Some states and U.S. territories choose not to participate: Arizona, Hawaii, Puerto Rico, the Virgin Islands and American Samoa. But since we live in Kansas, we need to be prepared to lose the hour of daylight.

Listed below are five inspections to do, based on www.thesilverlining.com.

  1. Inspect smoke and carbon monoxide alarms.

While these systems need little maintenance, the shreaking sound of a battery’s life running out could cause you to lose a few years or your heart to skip a few beats. Use this time of year to replace the batteries and clean out the cobwebs and dust bunnies from these life-saving detectors.

  1. Inspect heat-producing items such as the fireplace and furnace.

A professional inspection will help to identify potential defects as well as creosote buildup in your fireplace. Creosote is a black residue that travels up the chimney and builds up on the flue every time you light a fire.

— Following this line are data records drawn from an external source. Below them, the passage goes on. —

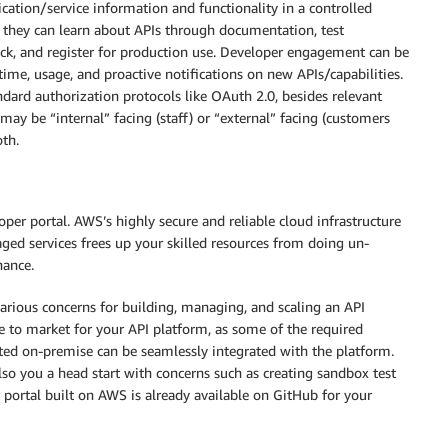
ation/service information and functionality in a controlled
re they can learn about APIs through documentation, test
ack, and register for production use. Developer engagement can be
time, usage, and proactive notifications on new APIs/capabilities.
ndard authorization protocols like OAuth 2.0, besides relevant
ay be “internal” facing (staff) or “external” facing (customers
th.
per portal. AWS’s highly secure and reliable cloud infrastructure
ged services frees up your skilled resources from doing un-
nance.
arious concerns for building, managing, and scaling an API
e to market for your API platform, as some of the required
osted on-premise can be seamlessly integrated with the platform.
lso you a head start with concerns such as creating sandbox test
 portal built on AWS is already available on GitHub for your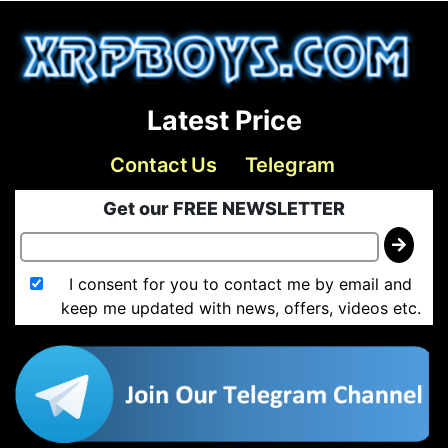
Latest Price
Contact Us
Telegram
Get our FREE NEWSLETTER
I consent for you to contact me by email and
keep me updated with news, offers, videos etc.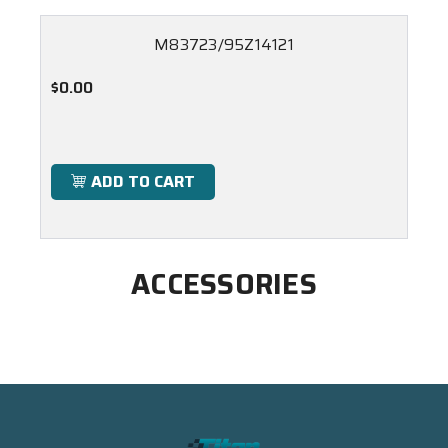
M83723/95Z14121
$0.00
ADD TO CART
ACCESSORIES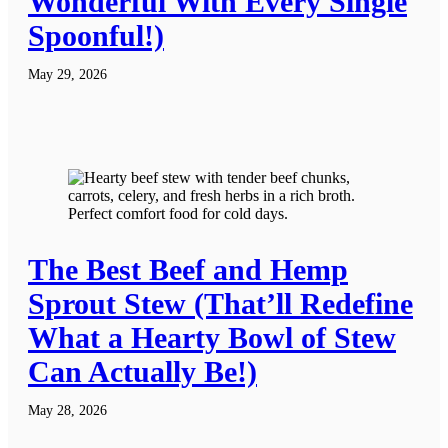
Wonderful With Every Single
Spoonful!)
May 29, 2026
The Best Beef and Hemp
Sprout Stew (That’ll Redefine
What a Hearty Bowl of Stew
Can Actually Be!)
May 28, 2026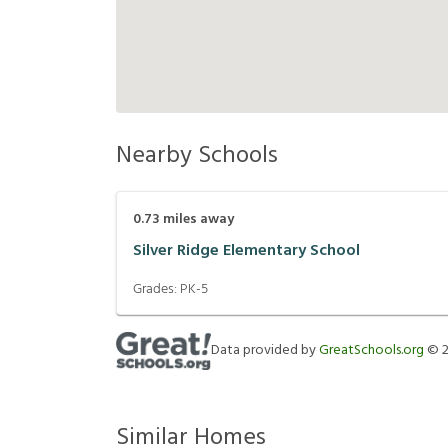
Nearby Schools
0.73
miles away
Silver Ridge Elementary School
Grades:
PK-5
Data provided by
GreatSchools.org
©
Similar Homes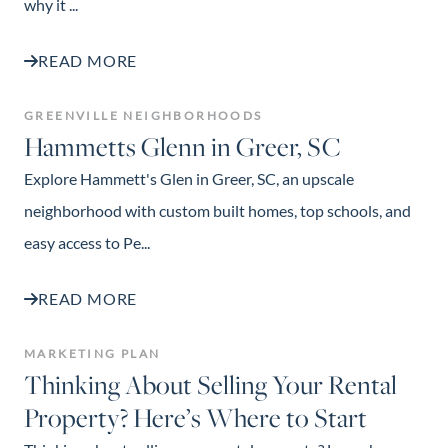
why it ...
READ MORE
GREENVILLE NEIGHBORHOODS
Hammetts Glenn in Greer, SC
Explore Hammett's Glen in Greer, SC, an upscale
neighborhood with custom built homes, top schools, and
easy access to Pe...
READ MORE
MARKETING PLAN
Thinking About Selling Your Rental
Property? Here’s Where to Start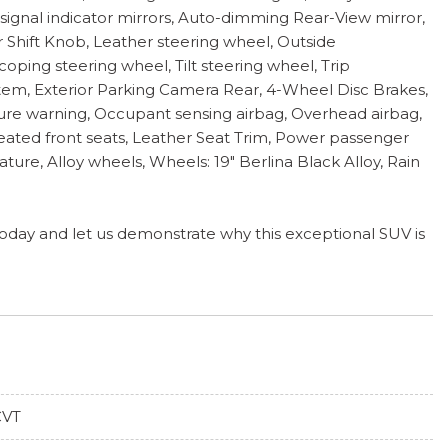
signal indicator mirrors, Auto-dimming Rear-View mirror,
er Shift Knob, Leather steering wheel, Outside
oping steering wheel, Tilt steering wheel, Trip
tem, Exterior Parking Camera Rear, 4-Wheel Disc Brakes,
essure warning, Occupant sensing airbag, Overhead airbag,
Heated front seats, Leather Seat Trim, Power passenger
ture, Alloy wheels, Wheels: 19" Berlina Black Alloy, Rain
 today and let us demonstrate why this exceptional SUV is
CVT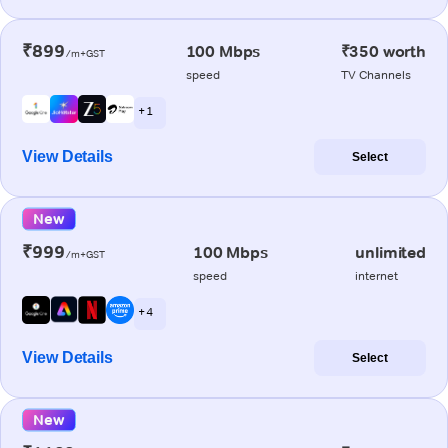
₹899
100 Mbps
₹350 worth
/m+GST
speed
TV Channels
+ 1
View Details
Select
New
₹999
100 Mbps
unlimited
/m+GST
speed
internet
+ 4
View Details
Select
New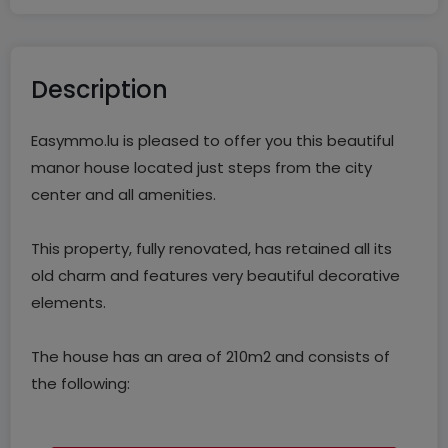
Description
Easymmo.lu is pleased to offer you this beautiful
manor house located just steps from the city
center and all amenities.
This property, fully renovated, has retained all its
old charm and features very beautiful decorative
elements.
The house has an area of 210m2 and consists of
the following:
The ground floor includes an entrance hall that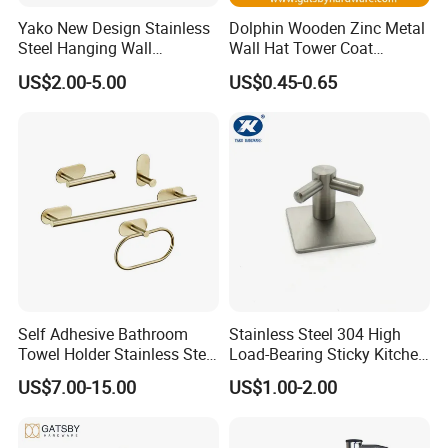
Yako New Design Stainless
Dolphin Wooden Zinc Metal
Steel Hanging Wall
Wall Hat Tower Coat
Mounted Bathroom Double
Clothes Robe Hanger Hook
US$2.00-5.00
US$0.45-0.65
Hook
Self Adhesive Bathroom
Stainless Steel 304 High
Towel Holder Stainless Steel
Load-Bearing Sticky Kitchen
Gold Bathroom Hardware
Single Hook
US$7.00-15.00
US$1.00-2.00
Accessory Kit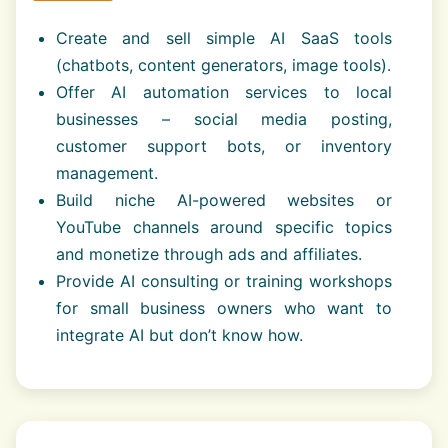
Create and sell simple AI SaaS tools
(chatbots, content generators, image tools).
Offer AI automation services to local
businesses – social media posting,
customer support bots, or inventory
management.
Build niche AI-powered websites or
YouTube channels around specific topics
and monetize through ads and affiliates.
Provide AI consulting or training workshops
for small business owners who want to
integrate AI but don’t know how.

This type of fire is extremely dangerous because it can spread quickly.

Have your furnace inspected also. If your air conditioner doesn’t run through the furnace, this is a great time to have the equipment inspected for any leaks, cracks, or defects. It’s also a good time to replace the filters and restock for the upcoming colder weather.

  1. Inspect car’s tires.

Cold temperatures can cause your tires to lose air pressure, more than one pound per month. Driving with underinflated tires can cause damage to your car and decrease vehicle handling. In good weather you might not notice a difference, but given a heavy snowfall, you will experience more challenge with under-inflated tires.

  1. Inspect car’s headlights.

With fewer hours of daylight, you will use your car’s lights more. Usage is good to see and be seen. Some cars have running lights that stay on all of the time, but for those of us without automatic lights, it’s a great time of year to have your headlights checked. Be sure the bulbs are bright and that the headlight lens is clear. If the lens is cloudy, you can clean them yourself or take the car to the dealer to have it professionally cleaned.

  1. Inspect interior and exterior house lights.

Again, less daylight hours mean more usage of interior and exterior lights. We know to change bulbs when they blow out, but having a regular time of year to check and replace the bulbs will help establish a routine. Be sure to replace all of the bulbs to LED type. These light-emitting diode bulbs have a rated life of up to 50,000 hours. This is 50 times longer than a typical incandescent, 20-25 times longer than a typical halogen, and 8-10 times longer than a typical CFL. Used 8 hours a day, a 50,000 bulb will last more than 17 years. Once you replace the bulbs, you won’t have to replace often, but you might want to keep a pack of bulbs on hand for newly purchased lamps, appliances and exterior lights.